Vectorized User-Defined Function Adaptor

UDFs are commonly used in Hive and it’s important that using UDFs does not prevent the ability to benefit from vectorized query execution. An adaptor has been implemented to support custom user-defined scalar functions in vectorized execution mode. There are two types of custom UDFs, standard (legacy) UDFs, and generic UDFs [Capriolo 2012]. Both types of UDFs are supported by the adaptor. All UDFs are supported that operate only on the set of scalar types supported by vectorization, and return only one of those types. The user doesn’t have to take any special action for custom UDFS to work in vectorized mode. They just work.

The vectorized UDF adaptor operates on a vectorized row batch, so that for each row in the batch that still qualifies, the necessary values are extracted from a row in the batch, and assembled into an array of objects. This may also include preparation of constant argument objects if some of the function’s arguments are constant. The UDF is then invoked on the array of objects via the standard mechanism, using appropriate object inspectors prepared once at plan generation time. An object is then retrieved containing the function result. This object is then converted back into a primitive type (long, double, or byte array) and copied into the output column of the VectorizedRowBatch object in the current row position.

If the function result is a null object reference, then by convention the function result is a SQL NULL value. NULLs are handled correctly by setting the isNull array Boolean value in the output column vector to true for the row when the result is NULL, and ensuring that noNulls is false for the output vector.

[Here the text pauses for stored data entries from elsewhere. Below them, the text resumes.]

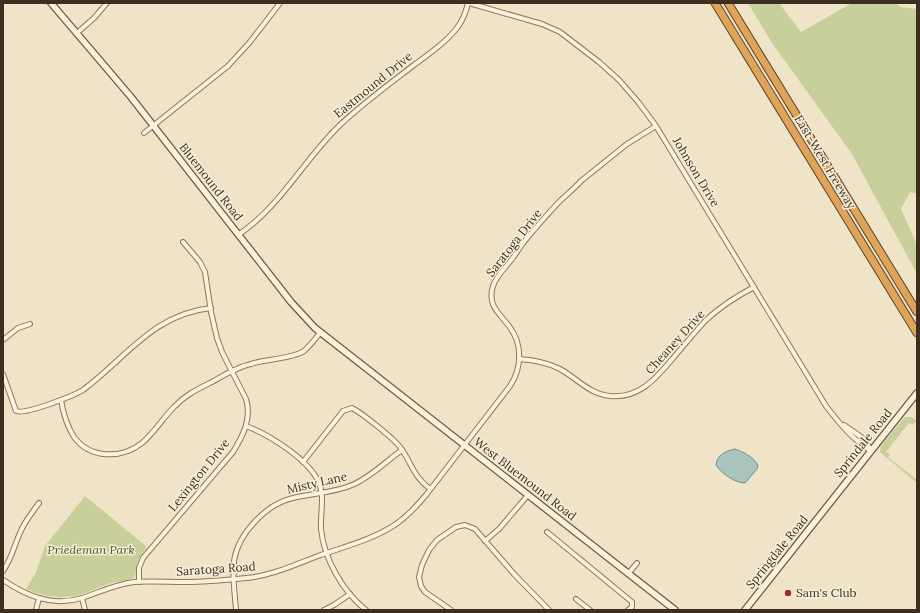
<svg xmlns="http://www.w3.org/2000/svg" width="920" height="613" font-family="Lora,serif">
  <rect width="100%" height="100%" fill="#f0e4c8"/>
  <!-- green -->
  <g fill="#c9cf9b">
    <path d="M748,3h31l22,29 51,-29h43l6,4 16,2v185l-7,-2 -9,17 16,36v29l-65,-120 -80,-111z"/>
    <path d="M905,417h6l6,4v2l-2,-1 -2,3 -4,-2 -23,29 4,2 -2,3 29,23v3l-37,-31 1,-6z"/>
    <path d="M85,496l62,51 -9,13 -3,17c-6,4 -16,4 -24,6 -11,3 -21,9 -32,12 -18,4 -36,2 -53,-6l10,-17 9,-26z"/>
  </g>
  <!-- water -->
  <path fill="#a9c4bc" stroke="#6f938a" d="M735,449c9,3 18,8 23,16l-1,4 -12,14c-10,0 -24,-10 -29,-18 1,-10 9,-14 19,-16z"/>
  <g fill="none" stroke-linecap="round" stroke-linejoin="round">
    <defs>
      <g id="street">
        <path d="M469,3l73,21 18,8 39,30 20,18 20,23 17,23 170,280c13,17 27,34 45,45"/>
        <path d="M77,33l17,-15 13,-15"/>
        <path d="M144,133l84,-67 22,-24 30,-39"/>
        <path d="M238,235c42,-28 65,-74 101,-109 23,-22 49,-41 75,-61 15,-11 31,-22 43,-37 6,-8 9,-16 11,-25"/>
        <path d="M3,340l15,-12 12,-4"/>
        <path d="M519,359c15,1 28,3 41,10 18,10 29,25 50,27 30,3 47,-19 64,-39 11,-13 21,-25 32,-37 14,-13 31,-24 48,-33"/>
        <path d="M3,374l13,37c9,4 57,-15 67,-21 43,-32 70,-76 128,-82"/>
        <path d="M61,400c2,12 6,26 13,37 16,22 48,22 68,6 12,-10 21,-25 32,-36 11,-12 24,-18 38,-25 12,-7 25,-15 39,-18 14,-5 41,-5 53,-13 6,-5 11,-12 16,-18"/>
        <path d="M844,425l20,14 7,11"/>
        <path d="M246,426c22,8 64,34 73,57 6,15 1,30 2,46 3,30 22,63 45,81"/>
        <path d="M303,462l40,-51 9,-3c10,5 41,30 48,39 12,16 12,28 30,42"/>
        <path d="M547,532l85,70v5l-4,3"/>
        <path d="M485,541l14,-12 29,-34"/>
        <path d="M3,571c10,-15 10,-23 17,-38 4,-11 12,-20 19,-30"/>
        <path d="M628,574l9,-11"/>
        <path d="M3,580c24,16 49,27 79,18 18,-6 34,-14 52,-16 17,-1 34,0 51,0 20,0 41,-2 61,-4 25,-2 48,-13 72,-22 25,-9 53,-16 75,-30 13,-8 23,-19 33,-31l84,-109c12,-18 13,-42 -1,-60 -10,-13 -22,-21 -16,-40 3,-10 13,-19 19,-27 3,-4 6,-9 9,-13 11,-15 25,-30 38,-44 7,-7 15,-13 22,-21l46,-37 29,-18"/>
        <path d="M139,582v-14l4,-10 90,-106c10,-16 19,-34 13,-53l-24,-47 -5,-14 -6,-26 -6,-40 -5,-10 -17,-20"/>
        <path d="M82,598l3,12"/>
        <path d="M576,599l14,11"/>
        <path d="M36,610l3,-12"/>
        <path d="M236,610c-1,-16 -4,-33 -2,-49 4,-27 32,-57 59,-63 19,-5 41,-5 59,-13 18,-7 34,-24 50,-35"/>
        <path d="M324,610l10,-5 16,-11"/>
        <path d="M451,610l-26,-18 -4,-6 -2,-9 3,-12 7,-15 8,-10 19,-13 9,-2 10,4 39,45 35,36"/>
      </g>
      <g id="secondary">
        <path d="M51,3l80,94 160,205 24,26 360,282"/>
        <path d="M745,610l172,-217"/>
      </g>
      <g id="highway">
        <path d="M715,3l202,330"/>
        <path d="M728,3l189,309"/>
      </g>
    </defs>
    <!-- street casing -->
    <use href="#street" stroke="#8d765c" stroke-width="6"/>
    <!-- secondary casing -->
    <use href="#secondary" stroke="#6f573f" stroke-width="8"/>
    <!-- highway casing -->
    <use href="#highway" stroke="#5b4430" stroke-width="9"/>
    <!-- street -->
    <use href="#street" stroke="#faf1dc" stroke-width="4"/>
    <!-- secondary -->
    <use href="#secondary" stroke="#faf1dc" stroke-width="5.5"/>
    <!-- highway -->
    <use href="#highway" stroke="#e0a458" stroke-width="7"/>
  </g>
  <!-- markers -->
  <circle fill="#9e2a2b" stroke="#f7eed8" stroke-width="1.5" cx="788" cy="593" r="4"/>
  <g text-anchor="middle" stroke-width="3" stroke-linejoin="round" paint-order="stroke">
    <!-- street labels -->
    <g font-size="12" fill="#3d2e20" stroke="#f7eed8">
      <text transform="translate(373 85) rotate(-39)" y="4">Eastmound Drive</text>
      <text transform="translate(825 162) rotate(59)" y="4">East-West Freeway</text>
      <text transform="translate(696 172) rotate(59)" y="4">Johnson Drive</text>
      <text transform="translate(211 182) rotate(52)" y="4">Bluemound Road</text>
      <text transform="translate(514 243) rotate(-52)" y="4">Saratoga Drive</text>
      <text transform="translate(675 342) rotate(-48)" y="4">Cheaney Drive</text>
      <text transform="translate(863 443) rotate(-51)" y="4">Sprindale Road</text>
      <text transform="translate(199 475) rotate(-51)" y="4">Lexington Drive</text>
      <text transform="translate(525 479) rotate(38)" y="4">West Bluemound Road</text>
      <text transform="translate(317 483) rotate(-13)" y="4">Misty Lane</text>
      <text transform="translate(777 552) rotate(-51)" y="4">Springdale Road</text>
      <text transform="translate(216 569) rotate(-4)" y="4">Saratoga Road</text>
    </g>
    <!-- park labels -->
    <g font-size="12" font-style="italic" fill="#4d5a26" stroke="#f7eed8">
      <text x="91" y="554">Priedeman Park</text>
    </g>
    <!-- poi labels -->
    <g font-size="12" fill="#3d2e20" stroke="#f7eed8" text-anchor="start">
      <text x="796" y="597">Sam's Club</text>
    </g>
  </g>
  <!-- border -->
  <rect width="920" height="613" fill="none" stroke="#3d2e20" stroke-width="8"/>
</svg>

This adaptor implementation will usually not perform nearly as fast as a hand-coded implementation of a function or operator with a tuned inner loop that avoids data conversion and function call overhead. Nevertheless, it still can allow queries to run faster than the traditionally row mode. Some ad hoc testing indicated that roughly 30% speedups are still possible compared to row mode execution over ORC files even if the UDF must be called for every row. In cases where streamlined, built-in vectorized filters are called first, and then UDFs are called, nearly the full benefit of vectorization can be obtained. This is because the UDF adaptor will only be invoked for the small percentage of rows that pass the initial filter.

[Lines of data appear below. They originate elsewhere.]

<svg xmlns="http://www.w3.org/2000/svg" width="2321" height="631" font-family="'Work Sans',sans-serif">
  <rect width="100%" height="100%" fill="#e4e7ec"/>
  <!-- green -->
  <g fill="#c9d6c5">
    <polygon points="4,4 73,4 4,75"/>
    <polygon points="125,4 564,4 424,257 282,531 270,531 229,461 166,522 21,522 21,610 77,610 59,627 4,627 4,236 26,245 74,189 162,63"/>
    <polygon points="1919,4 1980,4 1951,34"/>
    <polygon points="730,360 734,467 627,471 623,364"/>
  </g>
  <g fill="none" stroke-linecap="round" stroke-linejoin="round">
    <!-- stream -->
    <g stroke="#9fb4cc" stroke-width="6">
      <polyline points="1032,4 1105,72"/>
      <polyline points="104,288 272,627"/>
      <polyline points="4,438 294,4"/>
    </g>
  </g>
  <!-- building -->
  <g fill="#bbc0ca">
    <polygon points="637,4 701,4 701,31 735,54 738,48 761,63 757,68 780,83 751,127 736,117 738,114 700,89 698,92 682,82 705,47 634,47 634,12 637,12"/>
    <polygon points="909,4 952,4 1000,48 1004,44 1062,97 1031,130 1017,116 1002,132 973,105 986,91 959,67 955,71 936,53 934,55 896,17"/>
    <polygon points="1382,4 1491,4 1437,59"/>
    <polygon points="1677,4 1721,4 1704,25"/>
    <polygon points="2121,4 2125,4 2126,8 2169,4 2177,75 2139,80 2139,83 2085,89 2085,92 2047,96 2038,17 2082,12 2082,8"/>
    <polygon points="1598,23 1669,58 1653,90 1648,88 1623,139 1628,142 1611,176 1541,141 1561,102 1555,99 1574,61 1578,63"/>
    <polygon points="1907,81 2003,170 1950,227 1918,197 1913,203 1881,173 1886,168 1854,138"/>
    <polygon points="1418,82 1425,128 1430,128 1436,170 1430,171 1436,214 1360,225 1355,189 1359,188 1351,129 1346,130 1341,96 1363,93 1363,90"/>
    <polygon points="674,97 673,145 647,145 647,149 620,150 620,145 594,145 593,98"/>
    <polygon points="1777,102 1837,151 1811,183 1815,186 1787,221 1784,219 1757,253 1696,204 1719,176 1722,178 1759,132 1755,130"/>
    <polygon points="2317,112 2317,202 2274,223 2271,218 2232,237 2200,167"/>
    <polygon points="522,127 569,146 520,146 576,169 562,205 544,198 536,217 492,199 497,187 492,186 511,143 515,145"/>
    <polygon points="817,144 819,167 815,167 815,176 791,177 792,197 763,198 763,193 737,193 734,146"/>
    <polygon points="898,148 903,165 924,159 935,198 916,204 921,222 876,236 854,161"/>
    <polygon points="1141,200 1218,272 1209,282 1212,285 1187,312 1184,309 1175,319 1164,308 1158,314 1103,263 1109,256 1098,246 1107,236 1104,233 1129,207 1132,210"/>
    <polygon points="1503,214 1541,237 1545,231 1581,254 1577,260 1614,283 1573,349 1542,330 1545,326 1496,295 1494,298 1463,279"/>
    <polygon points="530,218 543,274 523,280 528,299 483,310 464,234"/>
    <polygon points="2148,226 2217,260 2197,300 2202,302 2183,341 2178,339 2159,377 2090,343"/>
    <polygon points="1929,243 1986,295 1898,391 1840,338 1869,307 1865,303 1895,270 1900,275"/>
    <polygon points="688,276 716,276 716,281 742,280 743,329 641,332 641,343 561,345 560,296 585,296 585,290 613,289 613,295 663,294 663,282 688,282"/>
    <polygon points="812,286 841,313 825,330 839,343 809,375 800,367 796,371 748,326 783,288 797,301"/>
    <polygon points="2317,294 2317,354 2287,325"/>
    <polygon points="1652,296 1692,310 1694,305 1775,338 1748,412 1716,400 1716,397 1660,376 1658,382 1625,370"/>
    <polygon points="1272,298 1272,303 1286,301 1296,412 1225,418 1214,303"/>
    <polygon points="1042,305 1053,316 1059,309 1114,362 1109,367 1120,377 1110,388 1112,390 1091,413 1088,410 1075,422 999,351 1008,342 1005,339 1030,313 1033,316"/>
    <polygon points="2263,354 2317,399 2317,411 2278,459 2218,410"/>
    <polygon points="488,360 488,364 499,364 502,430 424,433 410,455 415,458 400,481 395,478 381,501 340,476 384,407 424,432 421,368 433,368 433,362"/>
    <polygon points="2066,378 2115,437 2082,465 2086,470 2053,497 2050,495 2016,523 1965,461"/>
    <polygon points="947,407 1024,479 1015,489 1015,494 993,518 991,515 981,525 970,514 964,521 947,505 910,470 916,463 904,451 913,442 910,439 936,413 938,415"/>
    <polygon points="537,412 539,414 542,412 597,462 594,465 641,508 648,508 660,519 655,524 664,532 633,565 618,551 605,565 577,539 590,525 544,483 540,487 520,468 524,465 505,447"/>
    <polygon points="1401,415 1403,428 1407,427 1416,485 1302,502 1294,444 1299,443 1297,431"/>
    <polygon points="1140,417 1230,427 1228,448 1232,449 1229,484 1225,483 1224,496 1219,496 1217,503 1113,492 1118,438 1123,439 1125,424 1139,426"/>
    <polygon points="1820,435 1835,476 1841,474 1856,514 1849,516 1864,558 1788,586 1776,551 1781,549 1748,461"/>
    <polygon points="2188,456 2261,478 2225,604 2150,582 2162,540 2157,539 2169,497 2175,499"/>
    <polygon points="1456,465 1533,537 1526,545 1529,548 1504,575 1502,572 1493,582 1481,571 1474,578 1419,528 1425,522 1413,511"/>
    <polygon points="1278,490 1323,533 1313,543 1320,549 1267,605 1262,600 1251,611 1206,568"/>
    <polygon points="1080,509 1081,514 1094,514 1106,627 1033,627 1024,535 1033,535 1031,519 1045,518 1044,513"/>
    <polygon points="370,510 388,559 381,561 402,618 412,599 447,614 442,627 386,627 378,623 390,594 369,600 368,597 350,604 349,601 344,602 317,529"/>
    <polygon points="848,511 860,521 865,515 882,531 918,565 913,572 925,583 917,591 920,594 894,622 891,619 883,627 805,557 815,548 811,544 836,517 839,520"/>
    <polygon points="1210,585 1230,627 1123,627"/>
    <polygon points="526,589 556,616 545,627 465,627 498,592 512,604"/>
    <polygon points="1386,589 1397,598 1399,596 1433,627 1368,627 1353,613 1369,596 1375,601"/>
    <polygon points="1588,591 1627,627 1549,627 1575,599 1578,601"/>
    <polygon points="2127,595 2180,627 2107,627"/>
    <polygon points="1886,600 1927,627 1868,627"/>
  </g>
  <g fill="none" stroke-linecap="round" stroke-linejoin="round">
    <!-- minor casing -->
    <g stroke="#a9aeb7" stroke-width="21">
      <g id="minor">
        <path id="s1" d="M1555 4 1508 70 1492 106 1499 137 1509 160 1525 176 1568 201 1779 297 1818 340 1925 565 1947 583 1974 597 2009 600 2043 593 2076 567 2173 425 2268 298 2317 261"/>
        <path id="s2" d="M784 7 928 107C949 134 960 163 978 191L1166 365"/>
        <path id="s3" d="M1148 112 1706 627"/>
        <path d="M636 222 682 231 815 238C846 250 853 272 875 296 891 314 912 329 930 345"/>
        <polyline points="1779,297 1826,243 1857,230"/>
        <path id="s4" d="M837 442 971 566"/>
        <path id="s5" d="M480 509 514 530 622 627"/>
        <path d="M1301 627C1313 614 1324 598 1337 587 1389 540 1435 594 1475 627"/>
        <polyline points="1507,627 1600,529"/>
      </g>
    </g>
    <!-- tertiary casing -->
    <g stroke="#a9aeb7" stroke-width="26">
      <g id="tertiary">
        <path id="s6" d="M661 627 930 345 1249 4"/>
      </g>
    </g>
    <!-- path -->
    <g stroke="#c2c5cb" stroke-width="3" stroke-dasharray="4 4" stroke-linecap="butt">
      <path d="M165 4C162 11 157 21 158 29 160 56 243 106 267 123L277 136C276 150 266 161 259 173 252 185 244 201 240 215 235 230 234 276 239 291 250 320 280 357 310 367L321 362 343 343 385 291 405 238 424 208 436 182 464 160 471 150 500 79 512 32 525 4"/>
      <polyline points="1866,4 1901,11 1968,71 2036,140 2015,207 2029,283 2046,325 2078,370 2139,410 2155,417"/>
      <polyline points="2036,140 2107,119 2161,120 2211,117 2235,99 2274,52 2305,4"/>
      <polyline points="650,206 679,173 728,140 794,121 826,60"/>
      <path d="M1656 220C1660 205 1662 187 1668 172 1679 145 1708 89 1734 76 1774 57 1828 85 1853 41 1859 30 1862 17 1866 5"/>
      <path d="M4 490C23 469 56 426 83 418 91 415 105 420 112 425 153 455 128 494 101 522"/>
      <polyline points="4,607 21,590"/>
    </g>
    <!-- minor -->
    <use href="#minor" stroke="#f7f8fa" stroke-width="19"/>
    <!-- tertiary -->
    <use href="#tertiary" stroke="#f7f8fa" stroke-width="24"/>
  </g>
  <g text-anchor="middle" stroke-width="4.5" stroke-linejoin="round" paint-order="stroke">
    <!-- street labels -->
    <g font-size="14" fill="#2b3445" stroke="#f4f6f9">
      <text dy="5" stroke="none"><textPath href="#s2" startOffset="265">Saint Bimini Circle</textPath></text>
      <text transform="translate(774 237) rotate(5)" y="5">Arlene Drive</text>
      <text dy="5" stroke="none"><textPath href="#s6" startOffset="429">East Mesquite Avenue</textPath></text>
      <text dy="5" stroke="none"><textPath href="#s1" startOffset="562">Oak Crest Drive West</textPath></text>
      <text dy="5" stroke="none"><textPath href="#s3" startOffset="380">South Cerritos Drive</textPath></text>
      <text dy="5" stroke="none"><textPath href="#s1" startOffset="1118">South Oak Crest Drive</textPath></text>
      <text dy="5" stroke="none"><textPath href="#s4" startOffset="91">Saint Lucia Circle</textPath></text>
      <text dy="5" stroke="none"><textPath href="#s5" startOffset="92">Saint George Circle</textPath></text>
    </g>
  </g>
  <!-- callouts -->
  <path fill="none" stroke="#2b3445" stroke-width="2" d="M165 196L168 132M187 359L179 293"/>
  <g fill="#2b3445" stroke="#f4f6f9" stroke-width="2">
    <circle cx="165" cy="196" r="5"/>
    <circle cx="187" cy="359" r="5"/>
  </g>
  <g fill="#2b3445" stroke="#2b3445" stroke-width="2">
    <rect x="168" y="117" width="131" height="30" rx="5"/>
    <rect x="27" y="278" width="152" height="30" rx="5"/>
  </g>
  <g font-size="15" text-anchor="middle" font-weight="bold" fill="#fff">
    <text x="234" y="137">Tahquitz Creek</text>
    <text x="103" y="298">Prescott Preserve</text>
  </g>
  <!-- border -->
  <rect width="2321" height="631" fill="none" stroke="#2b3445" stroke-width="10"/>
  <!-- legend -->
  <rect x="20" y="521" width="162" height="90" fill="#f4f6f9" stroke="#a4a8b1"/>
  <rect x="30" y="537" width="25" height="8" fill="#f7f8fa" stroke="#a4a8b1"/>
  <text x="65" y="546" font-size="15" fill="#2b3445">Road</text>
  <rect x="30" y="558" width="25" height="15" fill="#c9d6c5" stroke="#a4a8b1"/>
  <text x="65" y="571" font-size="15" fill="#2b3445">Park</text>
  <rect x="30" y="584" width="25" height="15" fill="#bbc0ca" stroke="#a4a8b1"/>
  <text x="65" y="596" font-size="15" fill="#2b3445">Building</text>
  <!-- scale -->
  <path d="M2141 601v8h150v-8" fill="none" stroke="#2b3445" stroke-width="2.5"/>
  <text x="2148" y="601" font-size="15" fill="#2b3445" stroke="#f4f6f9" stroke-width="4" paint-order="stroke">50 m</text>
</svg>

For example, for best performance, the user should normally write this:

select …
from mytable
where c1 = 1 and myfunc(c2) > 0

Instead of this:

select …
from mytable
where myfunc(c2) > 0 and c1 = 1;

This assumes that the filter c1 = 1 is reasonably selective. Since vectorized execution uses short-circuit evaluation of AND, myfunc() will only be evaluated using the adaptor if the row passes the test c1 = 1.

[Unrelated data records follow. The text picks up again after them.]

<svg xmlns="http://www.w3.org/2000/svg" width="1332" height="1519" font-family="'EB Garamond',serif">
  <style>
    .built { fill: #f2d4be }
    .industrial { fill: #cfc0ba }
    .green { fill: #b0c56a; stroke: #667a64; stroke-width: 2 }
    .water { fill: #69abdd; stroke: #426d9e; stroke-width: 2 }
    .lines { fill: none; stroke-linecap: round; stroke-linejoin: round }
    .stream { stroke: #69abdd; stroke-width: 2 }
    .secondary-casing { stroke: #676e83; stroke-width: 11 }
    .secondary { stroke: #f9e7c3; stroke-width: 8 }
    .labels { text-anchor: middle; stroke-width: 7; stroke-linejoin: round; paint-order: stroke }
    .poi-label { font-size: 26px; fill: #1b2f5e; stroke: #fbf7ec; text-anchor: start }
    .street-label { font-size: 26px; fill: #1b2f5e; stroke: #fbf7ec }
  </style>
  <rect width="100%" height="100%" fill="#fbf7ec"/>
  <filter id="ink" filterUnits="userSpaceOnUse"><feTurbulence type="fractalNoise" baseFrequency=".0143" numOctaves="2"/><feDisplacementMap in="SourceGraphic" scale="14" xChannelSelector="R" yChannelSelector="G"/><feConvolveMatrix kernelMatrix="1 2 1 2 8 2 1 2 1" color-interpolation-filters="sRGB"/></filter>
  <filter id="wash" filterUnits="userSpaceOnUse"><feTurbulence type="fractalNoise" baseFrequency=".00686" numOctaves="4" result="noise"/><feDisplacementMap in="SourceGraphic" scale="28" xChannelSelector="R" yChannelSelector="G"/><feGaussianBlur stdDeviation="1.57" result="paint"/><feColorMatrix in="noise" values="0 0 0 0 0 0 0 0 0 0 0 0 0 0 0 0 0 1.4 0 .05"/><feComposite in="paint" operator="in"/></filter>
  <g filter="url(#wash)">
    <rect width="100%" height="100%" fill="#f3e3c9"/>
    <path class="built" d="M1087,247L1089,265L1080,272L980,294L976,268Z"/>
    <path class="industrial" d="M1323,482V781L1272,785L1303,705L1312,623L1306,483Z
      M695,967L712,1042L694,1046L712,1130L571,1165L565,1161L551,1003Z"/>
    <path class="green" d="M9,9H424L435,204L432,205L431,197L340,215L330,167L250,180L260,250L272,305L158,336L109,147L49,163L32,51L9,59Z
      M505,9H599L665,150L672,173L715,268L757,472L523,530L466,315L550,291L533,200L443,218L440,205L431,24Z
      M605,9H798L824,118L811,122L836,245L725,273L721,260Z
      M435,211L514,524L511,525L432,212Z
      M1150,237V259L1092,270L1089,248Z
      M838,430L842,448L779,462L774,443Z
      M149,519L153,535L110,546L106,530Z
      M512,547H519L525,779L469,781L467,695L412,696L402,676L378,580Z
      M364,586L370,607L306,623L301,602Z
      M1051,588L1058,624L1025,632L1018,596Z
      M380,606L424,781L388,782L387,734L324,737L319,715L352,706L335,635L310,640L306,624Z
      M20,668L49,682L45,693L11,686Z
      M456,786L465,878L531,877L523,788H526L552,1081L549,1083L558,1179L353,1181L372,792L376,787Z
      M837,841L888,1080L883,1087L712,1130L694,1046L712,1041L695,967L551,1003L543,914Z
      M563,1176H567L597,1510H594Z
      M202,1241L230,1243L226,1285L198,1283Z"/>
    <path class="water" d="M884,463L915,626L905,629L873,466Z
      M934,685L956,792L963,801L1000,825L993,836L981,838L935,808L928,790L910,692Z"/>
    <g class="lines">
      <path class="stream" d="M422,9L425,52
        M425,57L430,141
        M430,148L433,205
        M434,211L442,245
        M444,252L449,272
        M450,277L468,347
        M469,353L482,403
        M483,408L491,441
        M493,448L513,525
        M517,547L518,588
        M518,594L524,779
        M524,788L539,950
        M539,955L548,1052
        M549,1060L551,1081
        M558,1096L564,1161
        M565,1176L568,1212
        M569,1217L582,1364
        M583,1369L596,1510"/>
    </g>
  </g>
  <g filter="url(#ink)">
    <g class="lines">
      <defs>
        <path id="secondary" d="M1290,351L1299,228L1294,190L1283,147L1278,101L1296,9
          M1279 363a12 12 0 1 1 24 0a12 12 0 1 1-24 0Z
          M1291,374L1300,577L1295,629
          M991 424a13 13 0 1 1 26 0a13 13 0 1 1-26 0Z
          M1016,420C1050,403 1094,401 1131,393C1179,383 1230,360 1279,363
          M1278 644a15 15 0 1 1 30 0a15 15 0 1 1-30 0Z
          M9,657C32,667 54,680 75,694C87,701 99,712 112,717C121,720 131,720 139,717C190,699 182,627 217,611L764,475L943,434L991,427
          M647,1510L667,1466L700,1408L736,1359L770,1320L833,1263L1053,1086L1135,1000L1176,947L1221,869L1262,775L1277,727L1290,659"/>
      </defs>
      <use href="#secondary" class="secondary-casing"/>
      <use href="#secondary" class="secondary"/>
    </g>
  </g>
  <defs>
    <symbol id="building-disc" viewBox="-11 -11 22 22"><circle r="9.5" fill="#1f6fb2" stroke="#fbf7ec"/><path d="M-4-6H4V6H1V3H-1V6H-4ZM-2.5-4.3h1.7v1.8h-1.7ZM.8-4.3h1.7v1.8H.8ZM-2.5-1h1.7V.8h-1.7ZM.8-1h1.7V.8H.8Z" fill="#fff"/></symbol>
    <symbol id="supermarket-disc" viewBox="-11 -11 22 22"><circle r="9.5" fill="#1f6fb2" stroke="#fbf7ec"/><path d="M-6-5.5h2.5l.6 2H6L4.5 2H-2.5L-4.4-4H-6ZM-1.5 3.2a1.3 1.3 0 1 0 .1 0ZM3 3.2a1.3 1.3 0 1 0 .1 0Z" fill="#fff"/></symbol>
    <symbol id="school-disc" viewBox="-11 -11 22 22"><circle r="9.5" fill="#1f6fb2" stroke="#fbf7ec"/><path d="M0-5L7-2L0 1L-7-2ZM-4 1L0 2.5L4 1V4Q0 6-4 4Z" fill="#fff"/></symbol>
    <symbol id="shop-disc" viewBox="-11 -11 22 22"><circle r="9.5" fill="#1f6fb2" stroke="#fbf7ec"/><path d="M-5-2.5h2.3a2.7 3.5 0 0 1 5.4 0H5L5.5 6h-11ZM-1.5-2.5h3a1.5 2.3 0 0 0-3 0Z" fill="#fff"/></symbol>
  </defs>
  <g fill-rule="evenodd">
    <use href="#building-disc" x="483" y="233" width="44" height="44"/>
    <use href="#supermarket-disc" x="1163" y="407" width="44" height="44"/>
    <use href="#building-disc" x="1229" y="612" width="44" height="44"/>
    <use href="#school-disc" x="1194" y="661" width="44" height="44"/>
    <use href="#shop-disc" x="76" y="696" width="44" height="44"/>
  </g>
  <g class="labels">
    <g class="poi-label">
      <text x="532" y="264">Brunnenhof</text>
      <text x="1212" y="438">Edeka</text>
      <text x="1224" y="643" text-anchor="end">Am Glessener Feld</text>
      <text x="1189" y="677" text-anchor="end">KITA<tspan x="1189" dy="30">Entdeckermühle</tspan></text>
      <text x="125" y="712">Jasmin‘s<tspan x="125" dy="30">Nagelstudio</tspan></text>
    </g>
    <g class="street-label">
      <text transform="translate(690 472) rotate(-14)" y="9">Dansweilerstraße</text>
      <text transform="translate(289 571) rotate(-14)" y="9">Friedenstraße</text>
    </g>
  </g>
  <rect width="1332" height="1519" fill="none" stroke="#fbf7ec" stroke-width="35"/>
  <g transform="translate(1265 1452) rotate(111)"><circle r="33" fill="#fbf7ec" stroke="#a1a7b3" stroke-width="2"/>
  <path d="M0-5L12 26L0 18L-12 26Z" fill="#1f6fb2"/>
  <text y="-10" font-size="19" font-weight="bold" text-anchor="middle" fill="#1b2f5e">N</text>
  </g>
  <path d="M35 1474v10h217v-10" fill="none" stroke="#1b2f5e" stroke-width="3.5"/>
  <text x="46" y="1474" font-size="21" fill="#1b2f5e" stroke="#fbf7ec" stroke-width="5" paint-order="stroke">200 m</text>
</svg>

The vectorized UDF adaptor is implemented primarily in package org.apache.hadoop.hive.ql.exec.vector.udf in the classes VectorUDFAdaptor and VectorUDFArgDesc, as well as changes to VectorizationContext and a few other miscellaneous small changes.

In the future, we’ll consider adding support that allows users to add their own high-performance vectorized UDFs by hand-coding them as subclasses of VectorExpression. For now, users must use legacy or generic UDFs that will be invoked by the vectorized UDF adaptor.

References

[Boncz 2005] Peter Boncz et al., MonetDB/X100: Hyper-Pipelining Query Execution, Proceedings of the CIDR Conference, 2005.

[Capriolo 2012] Edward Capriolo et al., Programming Hive, Ch. 13, Functions. O’Reilly, 2012.

[Zukowski 2006] Marcin Zukowski et al., Architecture-Conscious Hashing, Proceedings of the 2nd Intl. Workshop on Data Management on New Hardware, June 25, 2006.